[REQUIREMENT]
Can you reproduce the passage below on index fund inflows and stock valuations word for word, in full?

[PASSAGE SHOWN]
# # # #
One of the major arguments that the firm made is that the large amount of money that has flown into index funds over the past nine years has pushed up the prices of ‘index-centric securities’. During the same time, the outflow from actively managed funds has compelled fund managers to sell what they owned, thereby creating a valuation imbalance between securities that are indexed and those that are not. Stocks (generally large-caps) that are part of an index have become overvalued, while those that not have become undervalued. Horizon Kinetics cites the five largest index managers as having, in aggregate, $6.1 trillion of equity AUM. Meanwhile, according to Siblis Research, the float of the S&P 500 is $18.377 trillion. Hence, the top-five index fund managers alone account for 33% of the S&P 500’s total float.

Another concern Horizon Kinetics raises is that until now, the flow of money has been such that it was getting out of active funds and was being invested in index funds. As long as the money has been coming in, the securities held by index funds have been appreciating in value. However, there is a threshold of the money that can come out of actively managed funds and data suggests that we are soon to reach that threshold.
# # # #
[DATA]
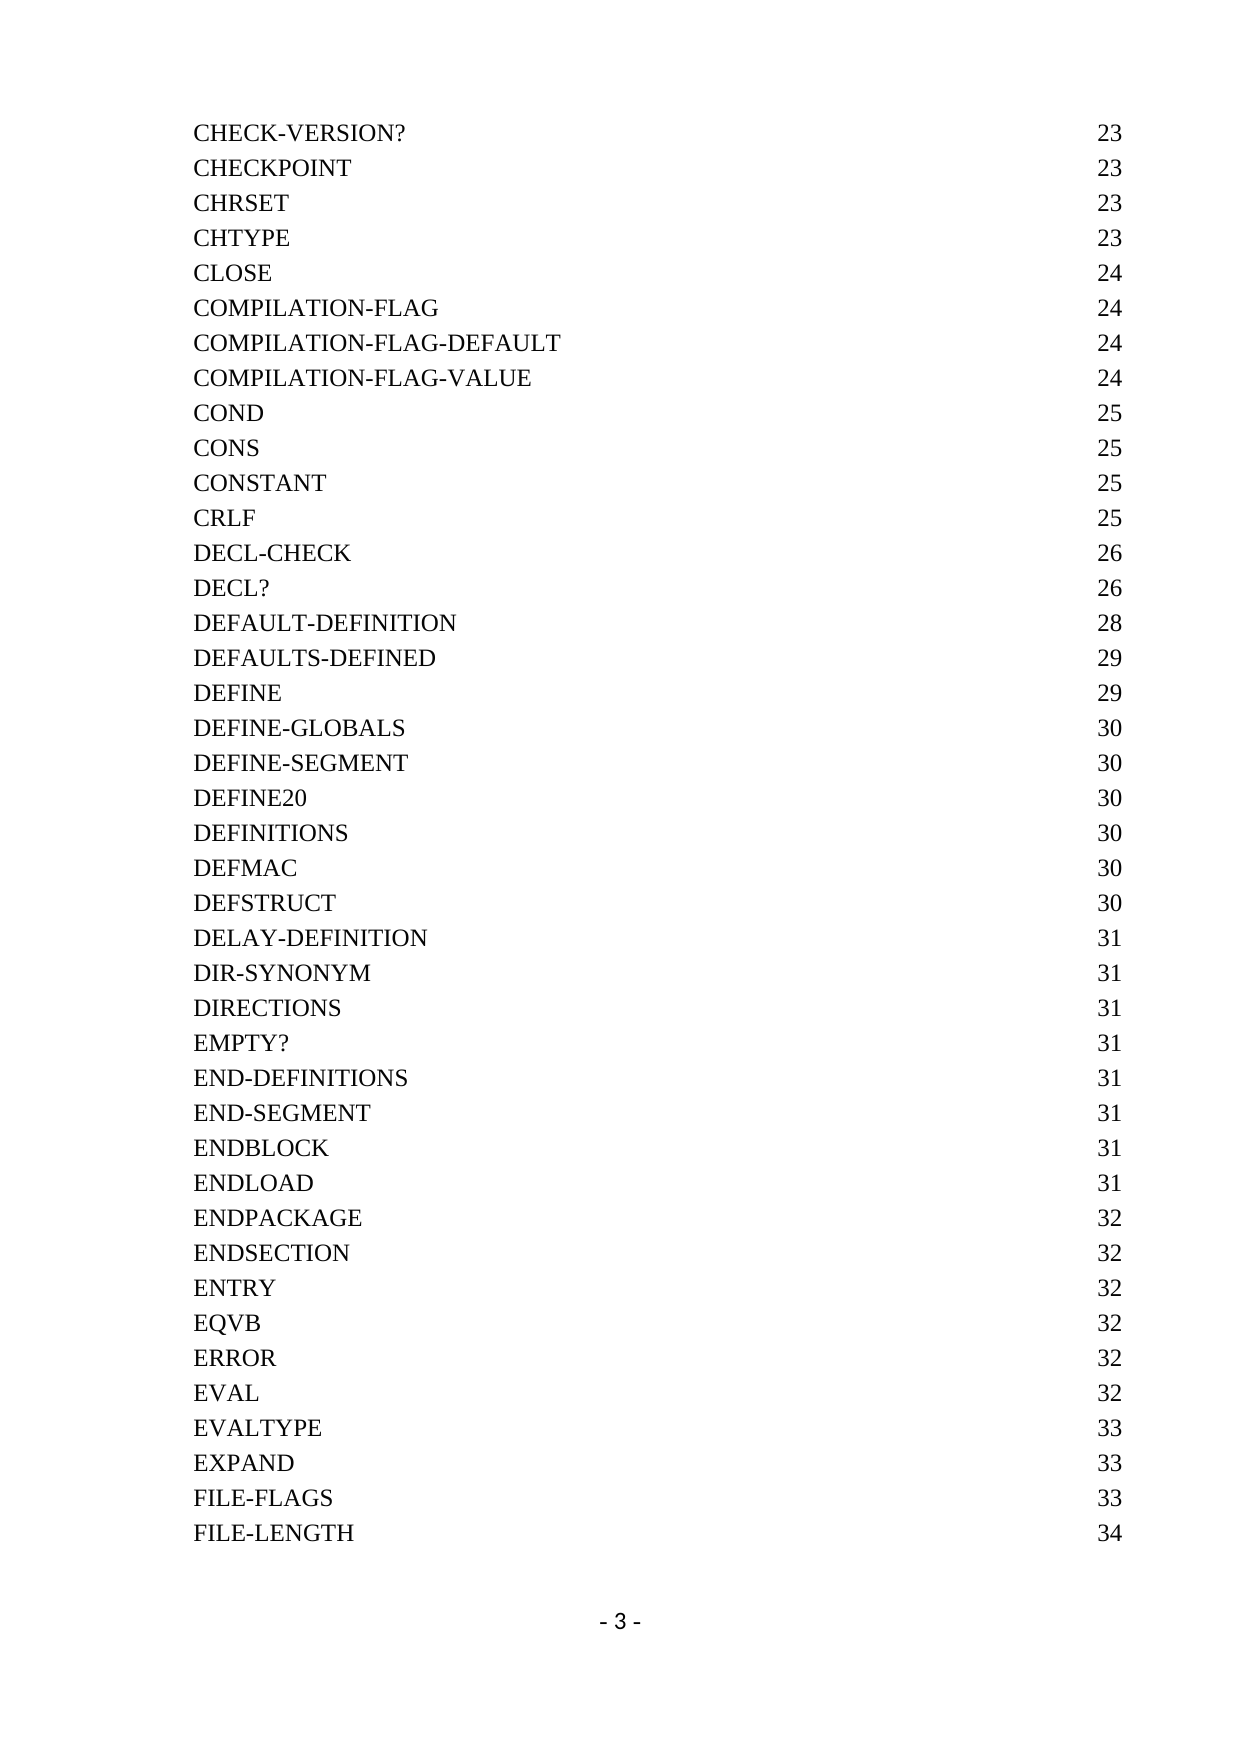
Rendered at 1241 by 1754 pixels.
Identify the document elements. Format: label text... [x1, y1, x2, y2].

text EQVB 32 [193, 1308, 1122, 1337]
text DEFSTRUCT 30 [193, 888, 1122, 917]
text DEFINE 29 [193, 678, 1122, 707]
text END-SEGMENT 31 [193, 1098, 1122, 1127]
text COMPILATION-FLAG-VALUE 24 [193, 363, 1122, 392]
text FILE-LENGTH 34 [193, 1518, 1122, 1547]
text CRLF 25 [193, 503, 1122, 532]
text DIRECTIONS 31 [193, 993, 1122, 1022]
text DECL? 26 [193, 573, 1122, 602]
text CHECKPOINT 23 [193, 153, 1122, 182]
text EVAL 32 [193, 1378, 1122, 1407]
text EXPAND 33 [193, 1448, 1122, 1477]
text ENDBLOCK 31 [193, 1133, 1122, 1162]
text ENDPACKAGE 32 [193, 1203, 1122, 1232]
text CLOSE 24 [193, 258, 1122, 287]
text DEFINITIONS 30 [193, 818, 1122, 847]
text CHECK-VERSION? 23 [193, 118, 1122, 147]
text CHRSET 23 [193, 188, 1122, 217]
text DEFINE-GLOBALS 30 [193, 713, 1122, 742]
text FILE-FLAGS 33 [193, 1483, 1122, 1512]
text CHTYPE 23 [193, 223, 1122, 252]
text ENTRY 32 [193, 1273, 1122, 1302]
text DECL-CHECK 26 [193, 538, 1122, 567]
text COND 25 [193, 398, 1122, 427]
text DEFINE20 30 [193, 783, 1122, 812]
text CONSTANT 25 [193, 468, 1122, 497]
text DEFMAC 30 [193, 853, 1122, 882]
text DELAY-DEFINITION 31 [193, 923, 1122, 952]
text CONS 25 [193, 433, 1122, 462]
text ENDLOAD 31 [193, 1168, 1122, 1197]
text DEFAULTS-DEFINED 29 [193, 643, 1122, 672]
text EMPTY? 31 [193, 1028, 1122, 1057]
text COMPILATION-FLAG-DEFAULT 24 [193, 328, 1122, 357]
text EVALTYPE 33 [193, 1413, 1122, 1442]
text COMPILATION-FLAG 24 [193, 293, 1122, 322]
text ENDSECTION 32 [193, 1238, 1122, 1267]
text ERROR 32 [193, 1343, 1122, 1372]
text DIR-SYNONYM 31 [193, 958, 1122, 987]
text DEFAULT-DEFINITION 28 [193, 608, 1122, 637]
text END-DEFINITIONS 31 [193, 1063, 1122, 1092]
text DEFINE-SEGMENT 30 [193, 748, 1122, 777]
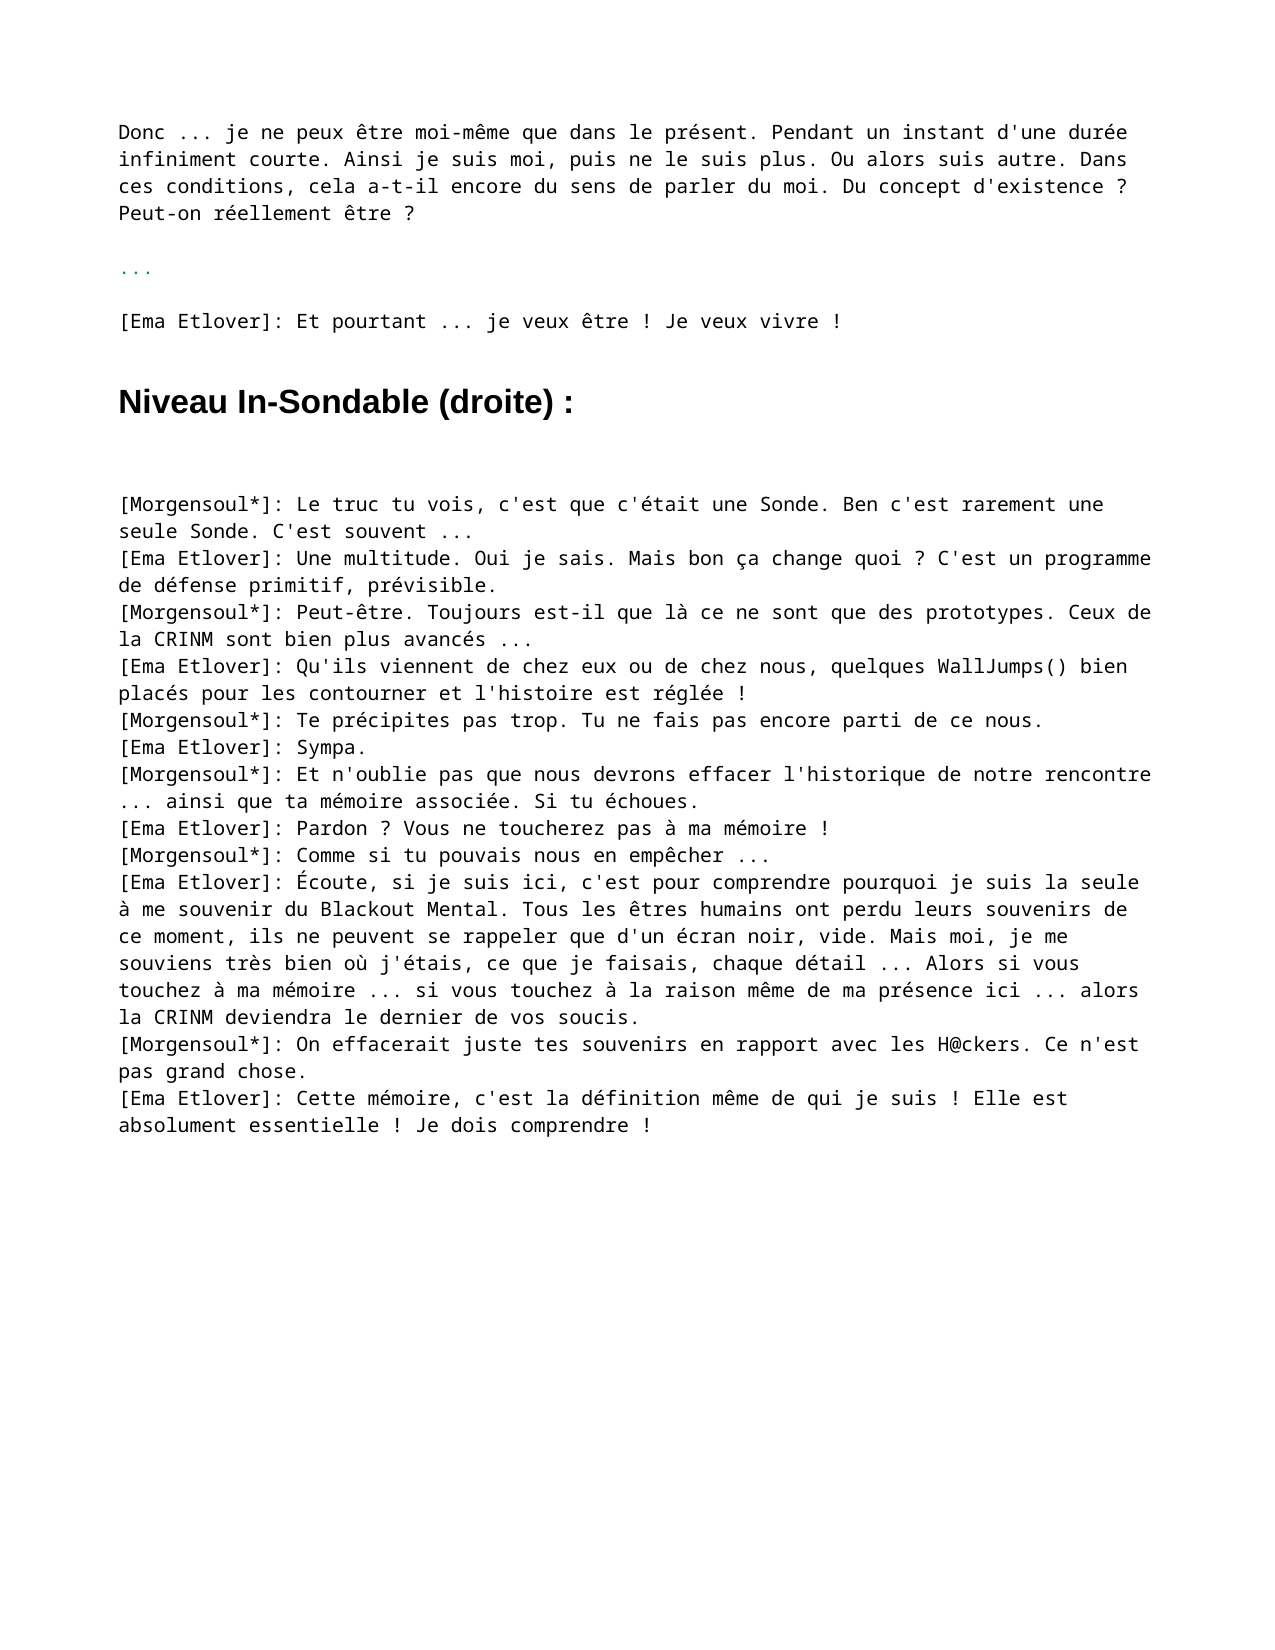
# # # #
[RESULT BELOW]
One of the major arguments that the firm made is that the large amount of money that has flown into index funds over the past nine years has pushed up the prices of ‘index-centric securities’. During the same time, the outflow from actively managed funds has compelled fund managers to sell what they owned, thereby creating a valuation imbalance between securities that are indexed and those that are not. Stocks (generally large-caps) that are part of an index have become overvalued, while those that not have become undervalued. Horizon Kinetics cites the five largest index managers as having, in aggregate, $6.1 trillion of equity AUM. Meanwhile, according to Siblis Research, the float of the S&P 500 is $18.377 trillion. Hence, the top-five index fund managers alone account for 33% of the S&P 500’s total float.

Another concern Horizon Kinetics raises is that until now, the flow of money has been such that it was getting out of active funds and was being invested in index funds. As long as the money has been coming in, the securities held by index funds have been appreciating in value. However, there is a threshold of the money that can come out of actively managed funds and data suggests that we are soon to reach that threshold.